Matisse: d’une technique à l’autre

Matisse: d’une technique à l’autre

Matisse aborda l’estampe par phases, de manière discontinue, s’y adonnant de façon assidue pendant un temps restreint, puis passant à une autre technique. Certaines estampes font écho à des sujets développés au moyen d’autres procédés. Sa fille Marguerite souligna la complémentarité entre les œuvres peint et gravé de son père: « En général exécutées à la fin de séances de peinture difficiles, les estampes représentaient pour l’artiste une conclusion agréable […] la clarté de la ligne et la luminosité spéciale émanant des planches qui étaient produites de cette manière, constituaient en un sens le bénéfice direct de périodes d’effort soutenu qui les avaient précédées et offraient de plaisantes variations sur le thème qui le préoccupait alors« .

L’artiste lui-même s’exprima sur l’imbrication des différentes techniques qu’il utilisait: « Le fond demeure le même. Chacune des techniques aide l’autre. Peinture, sculpture, tapisserie, etc. [à y ajouter la gravure] sont l’expression de moi-même à un titre égal. Elles se complètent mutuellement. Je n’ai pas à porter de jugements sur ces différentes formes d’expression. L’œuvre agit par elle-même; si elle n’est pas lisible, c’est qu’elle n’est pas assez claire ou que les autres ne sont pas assez perspicaces« .

Il arriva que l’estampe précède la peinture, comme c’est le cas du très énigmatique portrait de la comédienne Greta Prozor, gravé à la pointe sèche en 1916, peu de temps avant la peinture représentant le même personnage. On connait que Matisse fit de nombreux dessins de la comédienne avant de peindre son portrait. La gravure constitua une étape dans la création du tableau. Dans la gravure, plus que dans sa peinture, il semble vouloir capter l’impression faite par le modèle au premier regard, insistant sur ses traits caractéristiques, notamment l’asymétrie du visage qu’il fait ressortir en modulant l’épaisseur de son trait de pointe sèche. Procédant par élision, il réduit le visage à un masque, principe qu’il reprit maintes fois par la suite. Malgré le caractère fragmentaire de ce portrait qui semble inachevé, Matisse devait le considérer comme important dans son processus de création puisqu’il le garda et en fit tirer une quinzaine d’épreuves.

Dans sa préface à Portraits (1954), Matisse raconta comme son intérêt pour le portrait lui était venu alors qu’il attendait une communication dans un bureau de poste, et qu’il commença à griffonner mécaniquement le visage de sa mère sur un formulaire qu’il avait sous la main. Cet intérêt l’amena à remettre en cause l’enseignement académique qui préconisait la représentation d’après nature du modèle, en lui substituant la transcription de l’impression produite par le visage.

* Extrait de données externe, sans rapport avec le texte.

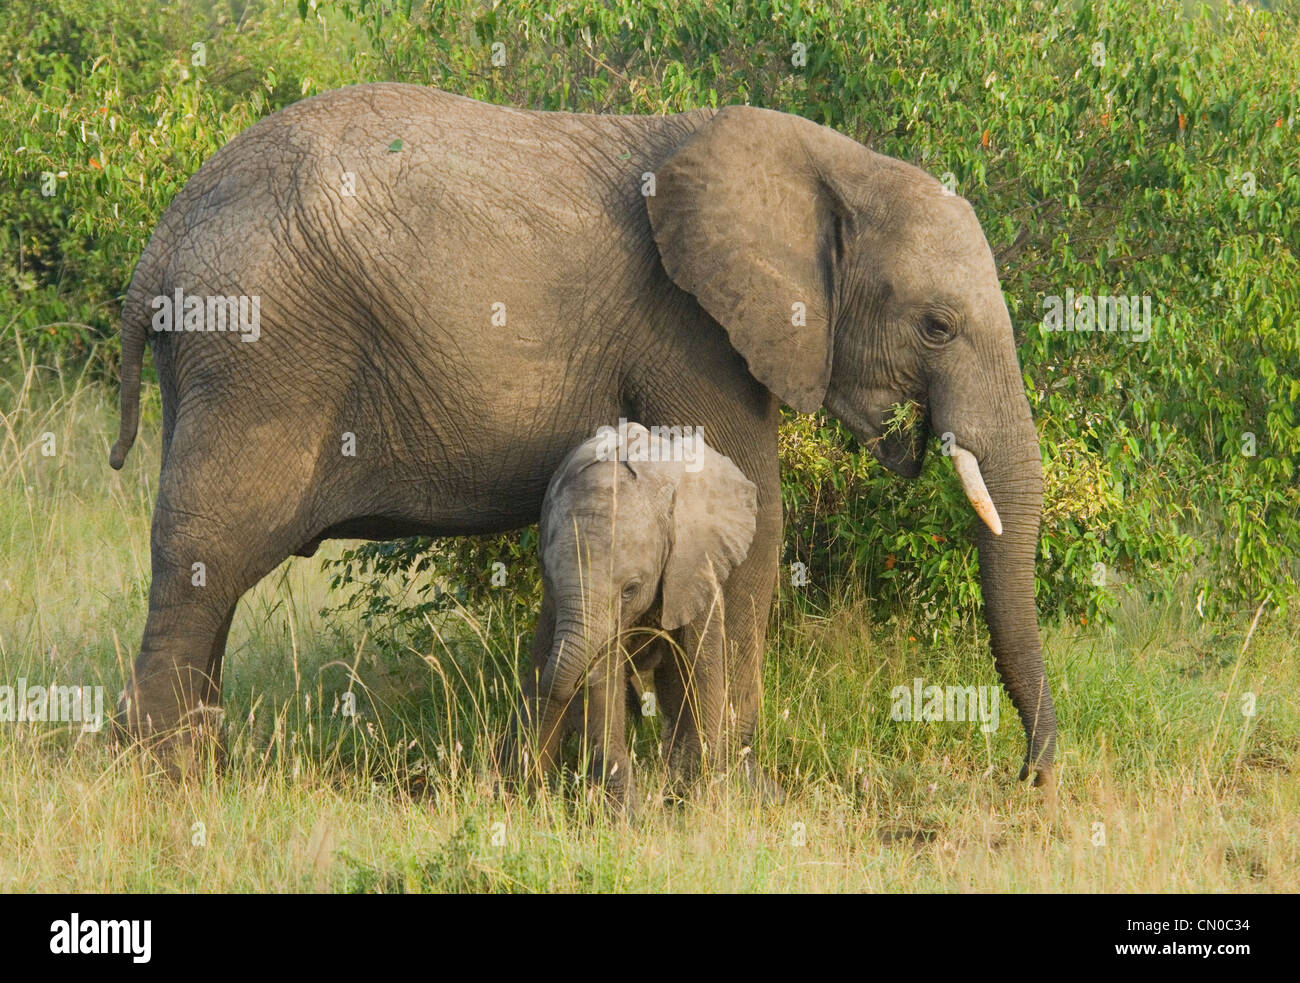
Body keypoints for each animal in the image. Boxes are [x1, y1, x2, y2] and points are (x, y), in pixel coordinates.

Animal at [520, 418, 759, 811]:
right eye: (549, 578)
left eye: (630, 589)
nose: (588, 669)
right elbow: (604, 695)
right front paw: (627, 817)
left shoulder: (696, 561)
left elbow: (703, 668)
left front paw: (701, 804)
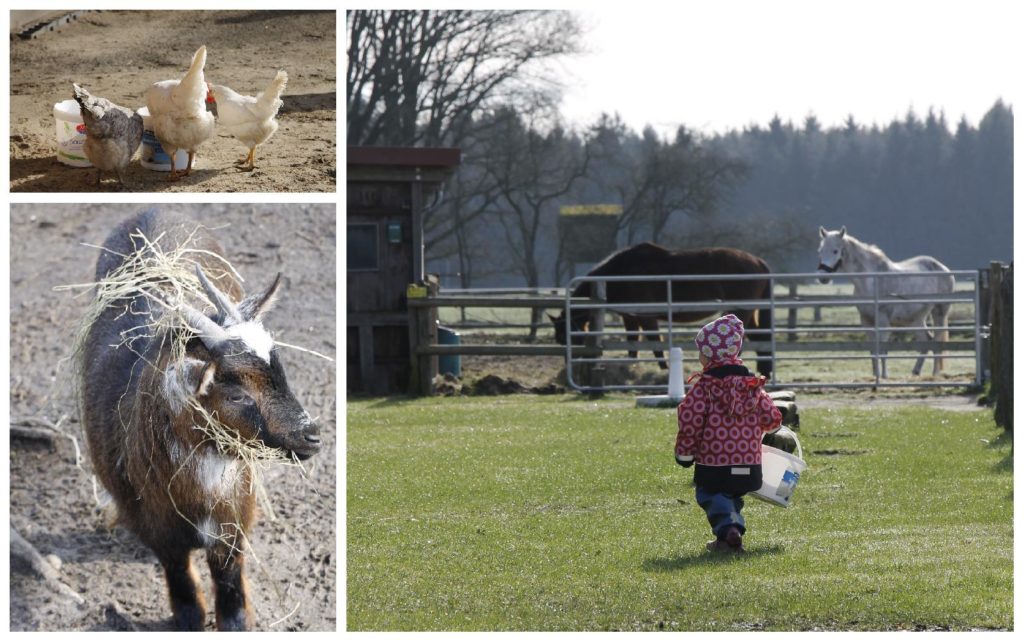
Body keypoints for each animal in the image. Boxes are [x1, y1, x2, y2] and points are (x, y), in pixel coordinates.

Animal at [79, 208, 319, 630]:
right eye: (237, 392)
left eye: (281, 371)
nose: (312, 435)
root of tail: (150, 212)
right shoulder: (155, 527)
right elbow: (179, 575)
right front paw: (189, 615)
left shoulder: (234, 520)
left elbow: (228, 576)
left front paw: (238, 619)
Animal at [552, 243, 774, 378]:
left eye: (568, 337)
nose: (569, 367)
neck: (620, 273)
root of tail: (759, 261)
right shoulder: (630, 318)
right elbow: (633, 344)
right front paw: (632, 367)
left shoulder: (647, 317)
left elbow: (655, 343)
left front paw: (664, 369)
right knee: (760, 338)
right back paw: (766, 371)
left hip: (741, 311)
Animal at [815, 227, 950, 378]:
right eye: (820, 251)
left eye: (835, 251)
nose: (822, 277)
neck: (871, 281)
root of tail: (943, 268)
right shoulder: (867, 321)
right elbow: (873, 350)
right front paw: (875, 374)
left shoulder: (883, 322)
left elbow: (883, 350)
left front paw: (884, 375)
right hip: (915, 319)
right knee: (927, 340)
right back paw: (916, 371)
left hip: (940, 312)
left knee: (937, 341)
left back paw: (935, 374)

Il cherchait à dépasser la simple ressemblance au modèle qu’il dessine souvent de mémoire: « Je crois que l’expression essentielle d’une œuvre dépend presque entièrement de la projection du sentiment de l’artiste; d’après son modèle et non de l’exactitude organique de celui-ci« . La gravure l’obligea à synthétiser son motif, et constitua une étape dans la maturation de la peinture, sans toutefois en être l’esquisse préparatoire.

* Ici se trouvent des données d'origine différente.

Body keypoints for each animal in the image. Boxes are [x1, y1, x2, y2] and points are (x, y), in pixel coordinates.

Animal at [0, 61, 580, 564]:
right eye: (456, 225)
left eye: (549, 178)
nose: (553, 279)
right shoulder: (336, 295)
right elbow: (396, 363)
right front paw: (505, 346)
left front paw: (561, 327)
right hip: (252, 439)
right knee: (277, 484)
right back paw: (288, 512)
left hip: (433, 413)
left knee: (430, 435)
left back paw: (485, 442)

L’estampe a parfois une vertu de délassement pour Matisse qui déclinait son sujet en estampe après l’avoir traité en peinture. Ainsi, par exemple, parallèlement à la création de sa peinture Les Coloquintes (1916), il créa un monotype sur le même thème. Les trois coloquintes sont disposées de la même manière dans la toile et le monotype, mais les fruits sont devenus dans la gravure des objets dispensateurs de lumière, l’artiste suggérant leur volume en modulant l’épaisseur de son trait ample dans les courbes et s’amenuisant aux extrémités. Le monotype lui permit d’approfondir sa recherche sur les volumes.

Il existe maints exemples de ce type dans l’œuvre de Matisse. L’estampe n’est pas la répétition de la peinture, elle en est une déclinaison, permettant à l’artiste d’expérimenter de nouvelles solutions afin d’avancer dans sa recherche plastique.